_WHAT NEEDS TO BE DONE_:
Write the entries out again exactly; any picture among them gets left out.

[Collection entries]
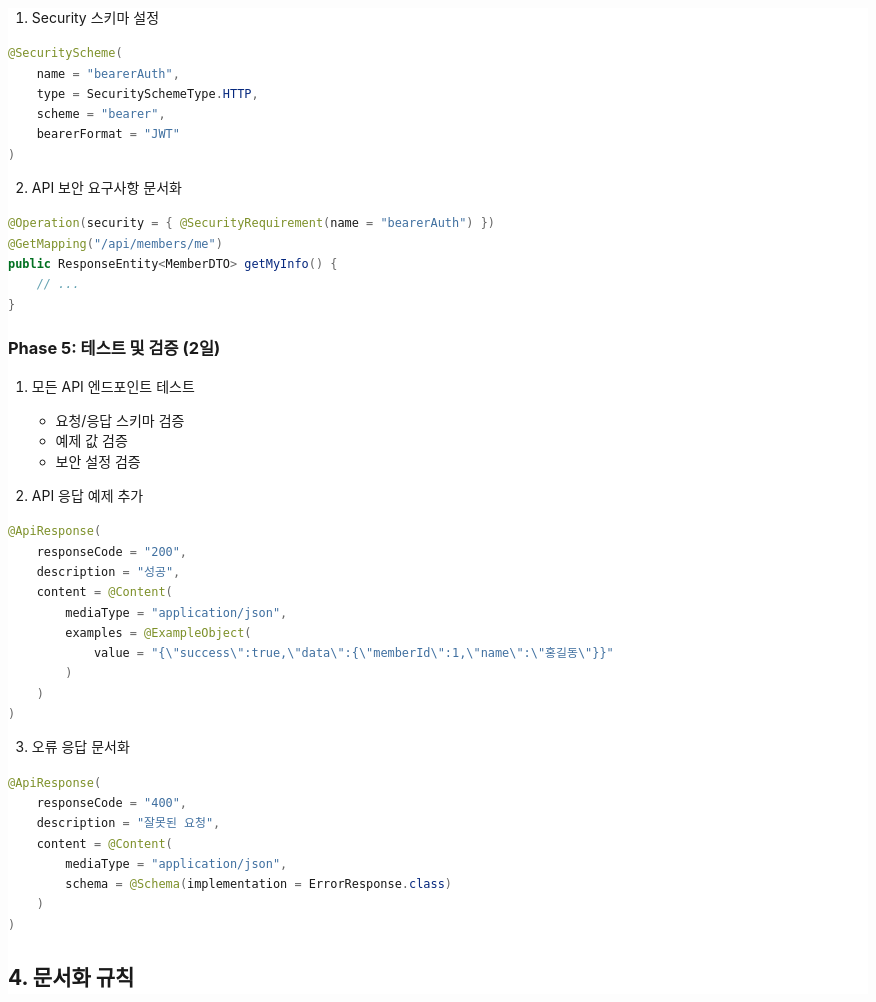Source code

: 1. Security 스키마 설정
```java
@SecurityScheme(
    name = "bearerAuth",
    type = SecuritySchemeType.HTTP,
    scheme = "bearer",
    bearerFormat = "JWT"
)
```

2. API 보안 요구사항 문서화
```java
@Operation(security = { @SecurityRequirement(name = "bearerAuth") })
@GetMapping("/api/members/me")
public ResponseEntity<MemberDTO> getMyInfo() {
    // ...
}
```

### Phase 5: 테스트 및 검증 (2일)

1. 모든 API 엔드포인트 테스트
   - 요청/응답 스키마 검증
   - 예제 값 검증
   - 보안 설정 검증

2. API 응답 예제 추가
```java
@ApiResponse(
    responseCode = "200",
    description = "성공",
    content = @Content(
        mediaType = "application/json",
        examples = @ExampleObject(
            value = "{\"success\":true,\"data\":{\"memberId\":1,\"name\":\"홍길동\"}}"
        )
    )
)
```

3. 오류 응답 문서화
```java
@ApiResponse(
    responseCode = "400",
    description = "잘못된 요청",
    content = @Content(
        mediaType = "application/json",
        schema = @Schema(implementation = ErrorResponse.class)
    )
)
```

## 4. 문서화 규칙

_THE ANSWER_:
Source code

: 1. Security 스키마 설정
```java
@SecurityScheme(
    name = "bearerAuth",
    type = SecuritySchemeType.HTTP,
    scheme = "bearer",
    bearerFormat = "JWT"
)
```

2. API 보안 요구사항 문서화
```java
@Operation(security = { @SecurityRequirement(name = "bearerAuth") })
@GetMapping("/api/members/me")
public ResponseEntity<MemberDTO> getMyInfo() {
    // ...
}
```

### Phase 5: 테스트 및 검증 (2일)

1. 모든 API 엔드포인트 테스트
   - 요청/응답 스키마 검증
   - 예제 값 검증
   - 보안 설정 검증

2. API 응답 예제 추가
```java
@ApiResponse(
    responseCode = "200",
    description = "성공",
    content = @Content(
        mediaType = "application/json",
        examples = @ExampleObject(
            value = "{\"success\":true,\"data\":{\"memberId\":1,\"name\":\"홍길동\"}}"
        )
    )
)
```

3. 오류 응답 문서화
```java
@ApiResponse(
    responseCode = "400",
    description = "잘못된 요청",
    content = @Content(
        mediaType = "application/json",
        schema = @Schema(implementation = ErrorResponse.class)
    )
)
```

## 4. 문서화 규칙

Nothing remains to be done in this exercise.